This section dives into the world of value-based specialty care, its critical role in bending the cost curve, and how risk bearing entities can better engage specialists in this transition to value.
To Sub-Cap, Own, Navigate, or Partner, that is the Question
Challenges to Value-Based Specialty Care
‘Headwinds’ emerged as perhaps the key theme of the healthcare sector in early 2024, describing the storm of increased utilization, flattened reimbursement, and demographic changes that have converged to push risk-bearing entities toward financial instability.

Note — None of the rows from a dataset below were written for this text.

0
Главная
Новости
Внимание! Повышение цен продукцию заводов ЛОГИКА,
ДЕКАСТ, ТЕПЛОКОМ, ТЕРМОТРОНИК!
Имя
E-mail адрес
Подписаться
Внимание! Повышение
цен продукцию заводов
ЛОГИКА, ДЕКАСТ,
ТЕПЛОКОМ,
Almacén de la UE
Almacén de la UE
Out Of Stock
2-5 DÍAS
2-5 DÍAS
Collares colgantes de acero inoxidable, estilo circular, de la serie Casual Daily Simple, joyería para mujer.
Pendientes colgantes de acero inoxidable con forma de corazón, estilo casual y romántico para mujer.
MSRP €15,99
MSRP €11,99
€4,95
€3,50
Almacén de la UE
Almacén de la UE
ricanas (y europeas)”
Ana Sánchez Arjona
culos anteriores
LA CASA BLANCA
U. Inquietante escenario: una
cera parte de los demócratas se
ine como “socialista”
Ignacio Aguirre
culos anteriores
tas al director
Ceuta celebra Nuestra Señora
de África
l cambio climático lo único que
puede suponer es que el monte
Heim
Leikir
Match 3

Collectively, these pressures are pushing the industry to ‘value-based care 2.0’. To recap VBC 1.0, primary care access and utilization were prioritized to control costs, and this strategy has proven successful. PCPs are the front door to the healthcare system, not only promoting early disease detection and prevention, but also controlling downstream referrals for specialty services. However, primary care only [targets a small sliver](https://jamanetwork.com/journals/jamainternalmedicine/fullarticle/2765245#:~:text=Specialty care was the third,the study period (Figure).) of spend, which leaves a lot of opportunity untapped.
In VBC 2.0, risk-bearing entities must have a laser focus on reducing unnecessary medical expenses (as opposed to risk-adjusting) to generate revenue by adopting disease-tailored, evidenced-based care models that target the highest-cost specialties.
Risk-bearing entities (payers, medical groups, enablers, and health systems) have several options in targeting these high-cost specialties (whether cardio, MSK, oncology, behavioral health, and/or kidney disease).
This decision isn’t as simple as ‘buy vs. build,’ and each organization is faced with its own set of considerations.